WORK TASK:
As the output, give exactly the lines that run from the one with "50: (571, 180, 2.38)" through the end of the records below, and omit pictures.

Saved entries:
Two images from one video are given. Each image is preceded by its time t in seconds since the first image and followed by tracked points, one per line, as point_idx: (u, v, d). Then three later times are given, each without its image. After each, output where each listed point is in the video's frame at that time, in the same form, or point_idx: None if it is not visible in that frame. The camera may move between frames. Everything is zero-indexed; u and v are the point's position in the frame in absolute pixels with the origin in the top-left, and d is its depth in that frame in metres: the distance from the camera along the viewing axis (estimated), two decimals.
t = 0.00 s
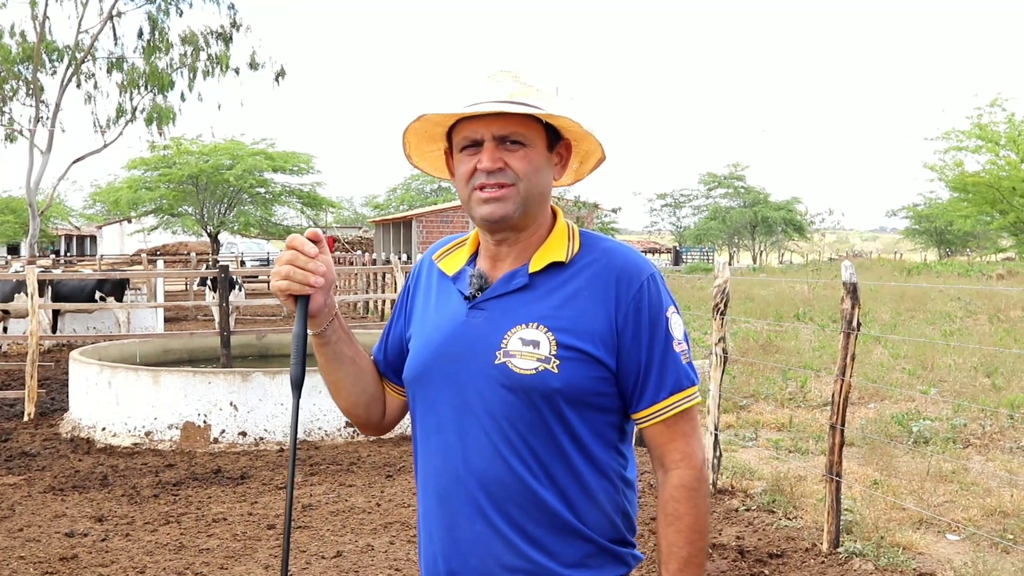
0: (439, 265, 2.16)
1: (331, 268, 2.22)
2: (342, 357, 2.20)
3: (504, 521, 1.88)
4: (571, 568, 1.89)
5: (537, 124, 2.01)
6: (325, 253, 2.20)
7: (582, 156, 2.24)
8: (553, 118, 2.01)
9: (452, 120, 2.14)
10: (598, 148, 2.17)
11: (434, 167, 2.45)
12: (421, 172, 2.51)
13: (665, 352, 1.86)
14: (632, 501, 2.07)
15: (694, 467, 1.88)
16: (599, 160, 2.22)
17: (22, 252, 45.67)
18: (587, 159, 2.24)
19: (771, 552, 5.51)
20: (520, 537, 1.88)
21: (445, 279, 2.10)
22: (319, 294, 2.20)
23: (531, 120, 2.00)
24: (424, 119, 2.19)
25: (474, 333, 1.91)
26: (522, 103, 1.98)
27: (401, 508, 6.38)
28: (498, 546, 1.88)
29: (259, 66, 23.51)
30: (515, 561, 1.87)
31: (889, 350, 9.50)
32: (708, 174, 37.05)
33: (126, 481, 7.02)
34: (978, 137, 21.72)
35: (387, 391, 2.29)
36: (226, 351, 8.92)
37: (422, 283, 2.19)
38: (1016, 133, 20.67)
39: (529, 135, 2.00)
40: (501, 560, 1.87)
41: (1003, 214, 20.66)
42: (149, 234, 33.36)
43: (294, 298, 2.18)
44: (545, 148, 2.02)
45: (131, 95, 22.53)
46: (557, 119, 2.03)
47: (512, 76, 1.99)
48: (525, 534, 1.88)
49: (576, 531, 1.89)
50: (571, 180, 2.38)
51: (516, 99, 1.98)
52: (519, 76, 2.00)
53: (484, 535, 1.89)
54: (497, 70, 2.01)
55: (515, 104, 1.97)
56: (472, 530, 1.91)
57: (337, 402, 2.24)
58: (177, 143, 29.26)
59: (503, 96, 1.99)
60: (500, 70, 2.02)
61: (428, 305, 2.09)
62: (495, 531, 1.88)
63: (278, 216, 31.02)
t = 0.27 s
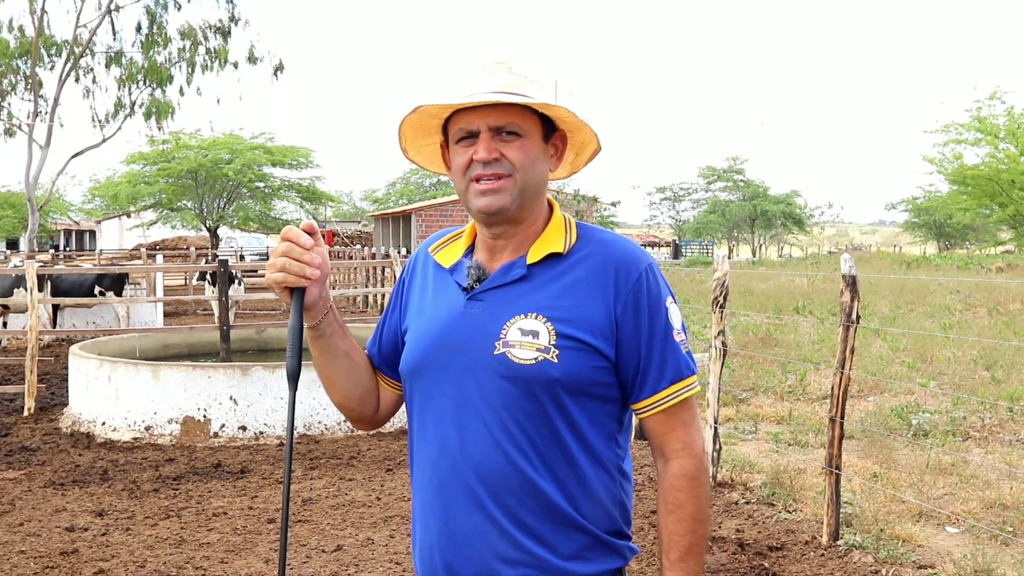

ANSWER FOR THE TASK:
50: (571, 180, 2.38)
51: (516, 99, 1.98)
52: (519, 76, 2.00)
53: (484, 535, 1.89)
54: (497, 70, 2.01)
55: (515, 104, 1.97)
56: (472, 530, 1.91)
57: (337, 402, 2.24)
58: (177, 143, 29.26)
59: (503, 96, 1.99)
60: (500, 70, 2.02)
61: (428, 305, 2.09)
62: (495, 531, 1.88)
63: (278, 216, 31.02)
t = 0.27 s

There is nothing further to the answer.